#### Problem statement
Render the material from the line containing "What is the ratio" through the line containing "Combined, do Яблоко", inclusive, as a numbered list with blank lines omitted.

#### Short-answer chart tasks
· · · · ·

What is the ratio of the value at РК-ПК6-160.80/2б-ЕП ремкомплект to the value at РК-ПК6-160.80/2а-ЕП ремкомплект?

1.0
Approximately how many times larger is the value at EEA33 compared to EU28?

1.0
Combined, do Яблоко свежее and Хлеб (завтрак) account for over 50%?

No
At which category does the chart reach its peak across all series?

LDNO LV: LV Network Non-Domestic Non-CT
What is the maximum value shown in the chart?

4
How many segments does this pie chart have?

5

· · · · ·

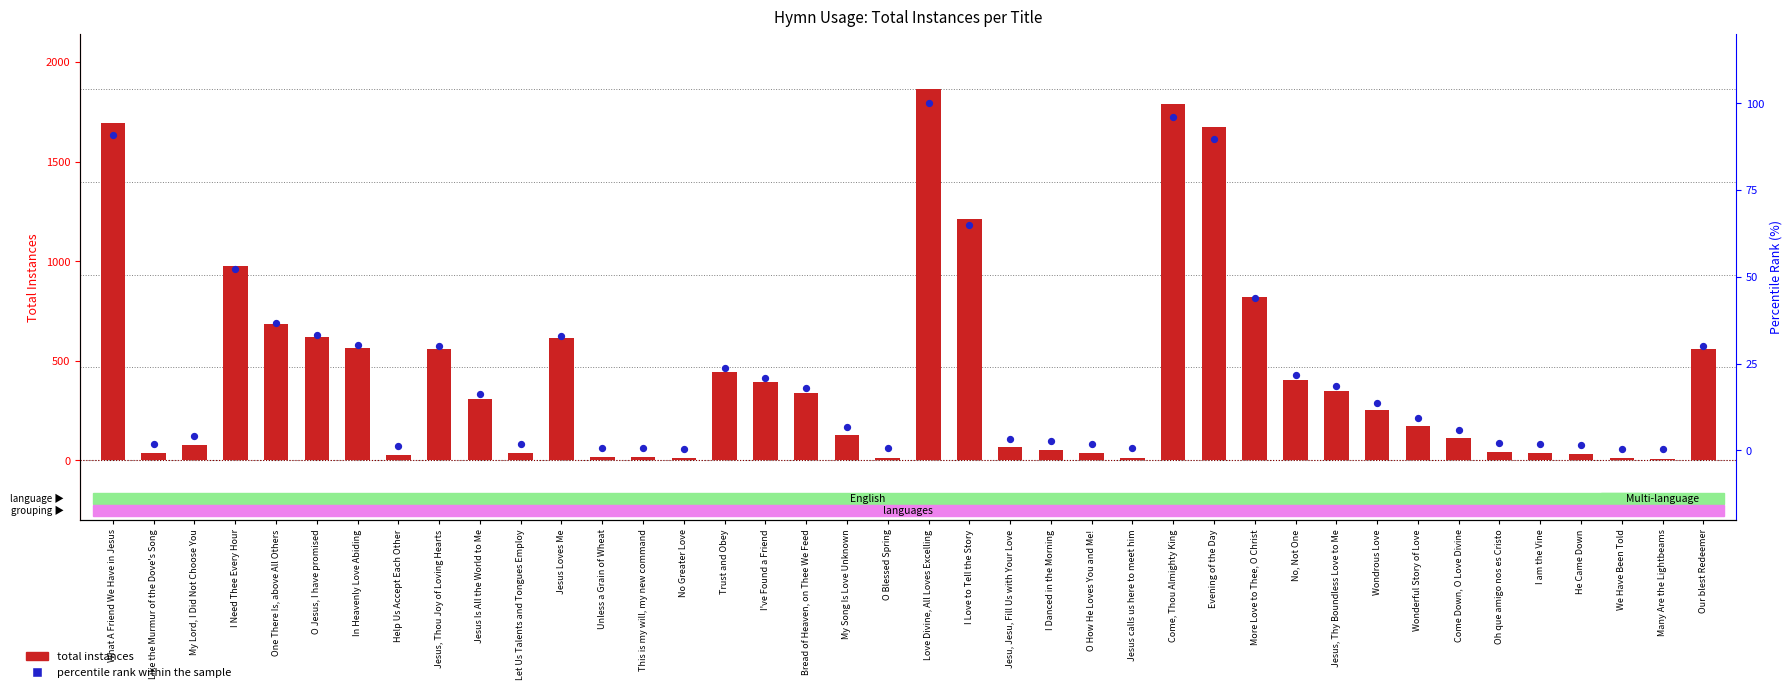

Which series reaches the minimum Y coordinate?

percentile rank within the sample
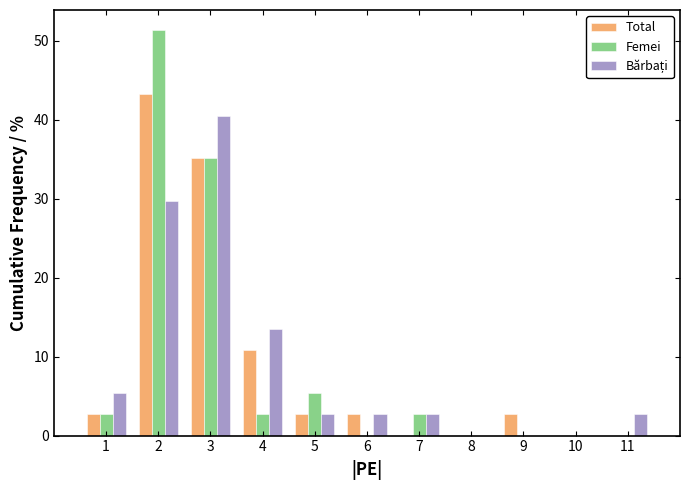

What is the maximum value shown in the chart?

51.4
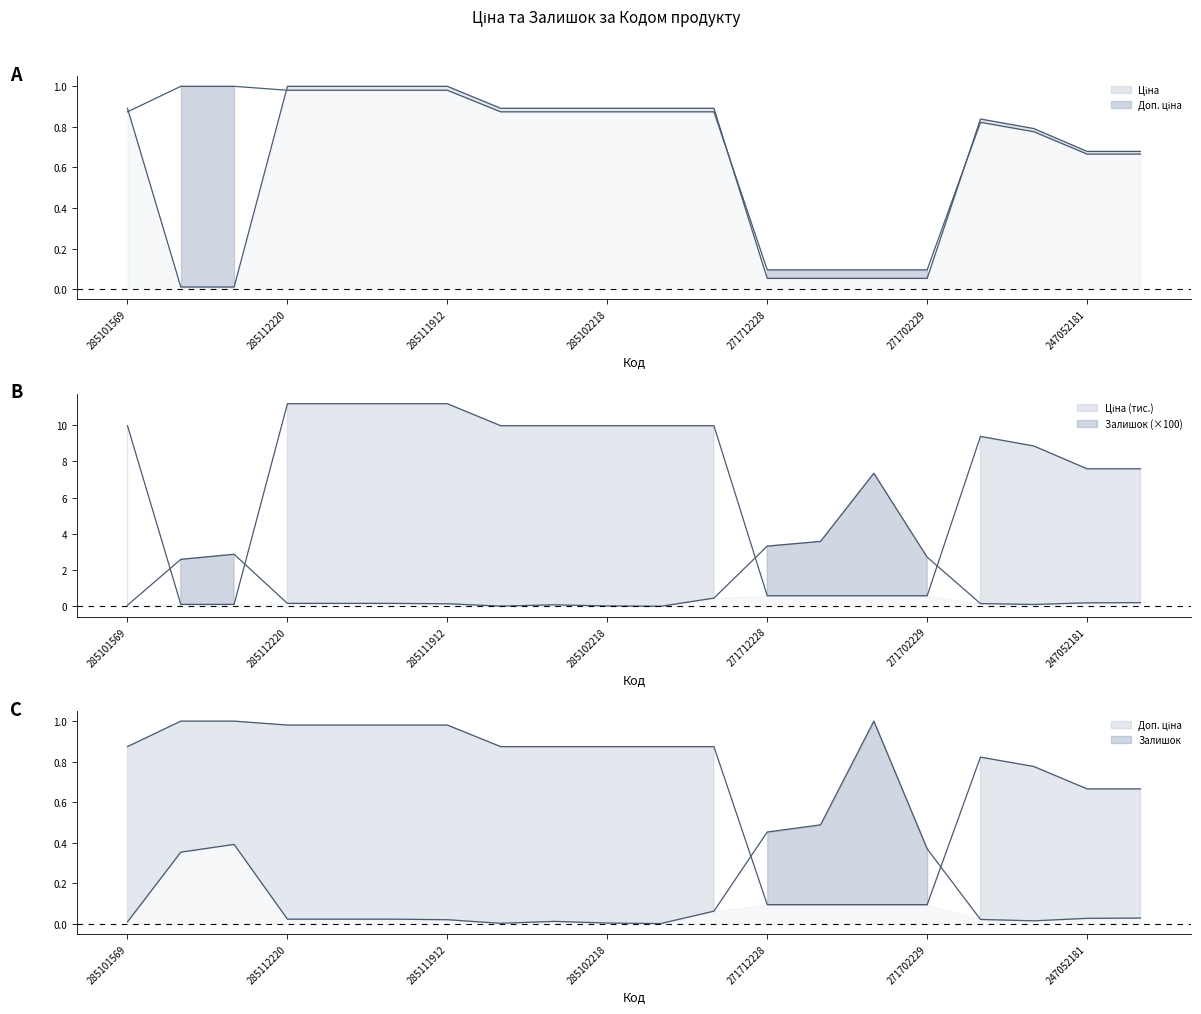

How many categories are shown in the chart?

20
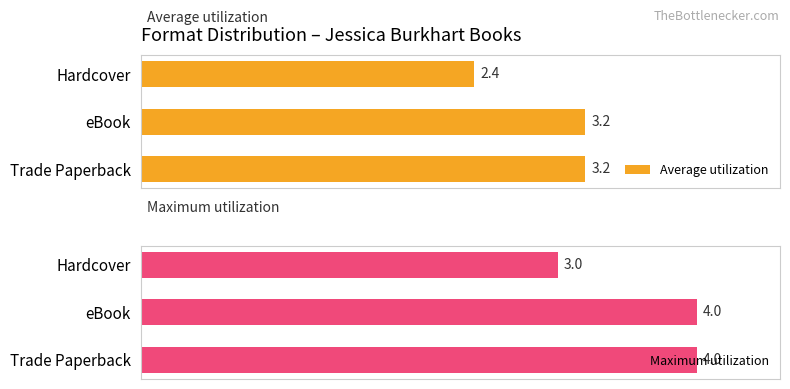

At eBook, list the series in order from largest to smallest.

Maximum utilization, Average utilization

· · · · ·

#### Solution to the problem
1. What is the ratio of the value at РК-ПК6-160.80/2б-ЕП ремкомплект to the value at РК-ПК6-160.80/2а-ЕП ремкомплект?
2. 1.0
3. Approximately how many times larger is the value at EEA33 compared to EU28?
4. 1.0
5. Combined, do Яблоко свежее and Хлеб (завтрак) account for over 50%?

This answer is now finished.